The data ▸
----
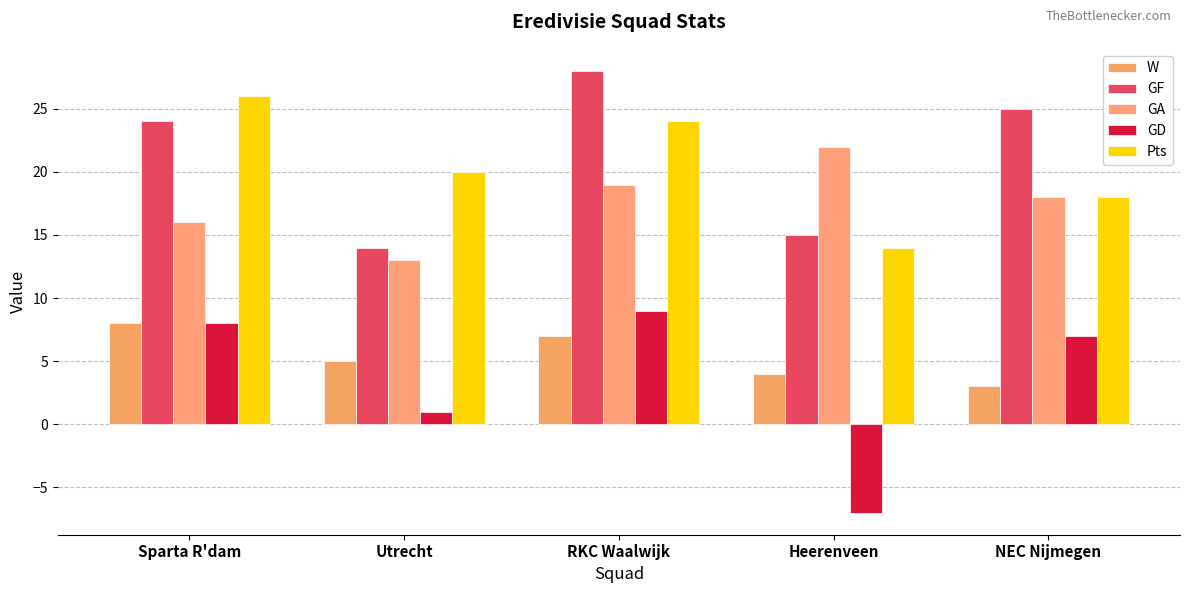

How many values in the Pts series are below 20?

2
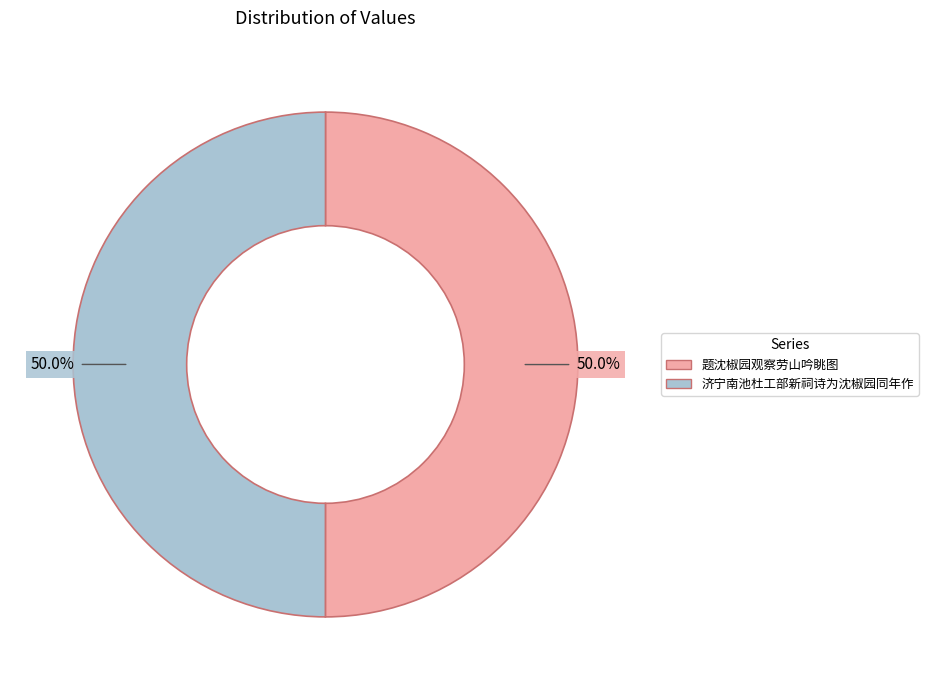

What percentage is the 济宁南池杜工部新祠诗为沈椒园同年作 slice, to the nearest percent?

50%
----
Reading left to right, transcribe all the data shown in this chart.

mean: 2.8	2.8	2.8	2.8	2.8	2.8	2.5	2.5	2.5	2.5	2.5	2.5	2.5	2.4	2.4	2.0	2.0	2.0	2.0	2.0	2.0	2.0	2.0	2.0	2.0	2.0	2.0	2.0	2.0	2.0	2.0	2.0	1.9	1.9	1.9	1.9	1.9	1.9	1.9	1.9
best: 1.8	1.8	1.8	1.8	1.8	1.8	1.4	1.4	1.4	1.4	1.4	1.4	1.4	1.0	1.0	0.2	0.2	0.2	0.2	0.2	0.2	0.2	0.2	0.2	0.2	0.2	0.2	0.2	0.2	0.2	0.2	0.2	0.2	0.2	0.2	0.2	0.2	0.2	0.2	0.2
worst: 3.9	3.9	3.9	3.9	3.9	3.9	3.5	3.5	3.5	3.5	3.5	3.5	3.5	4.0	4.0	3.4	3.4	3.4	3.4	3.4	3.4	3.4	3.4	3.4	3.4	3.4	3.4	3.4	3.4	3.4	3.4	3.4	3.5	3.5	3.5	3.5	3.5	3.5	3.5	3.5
----
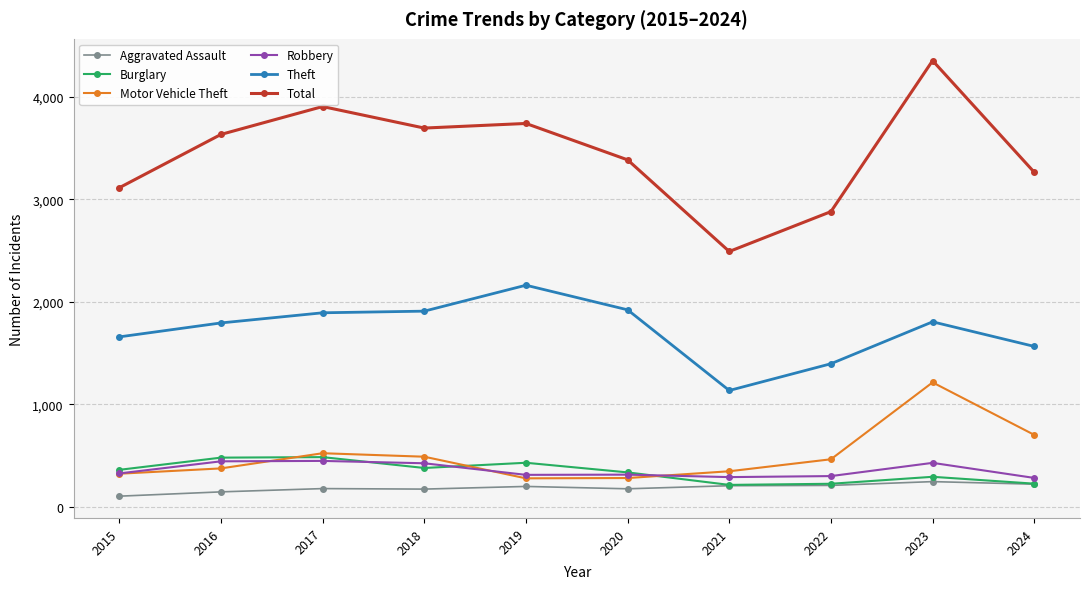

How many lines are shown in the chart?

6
----
Pick out each line of the rows above that contains the word "many", and copy those lines.

How many values in the Pts series are below 20?
How many lines are shown in the chart?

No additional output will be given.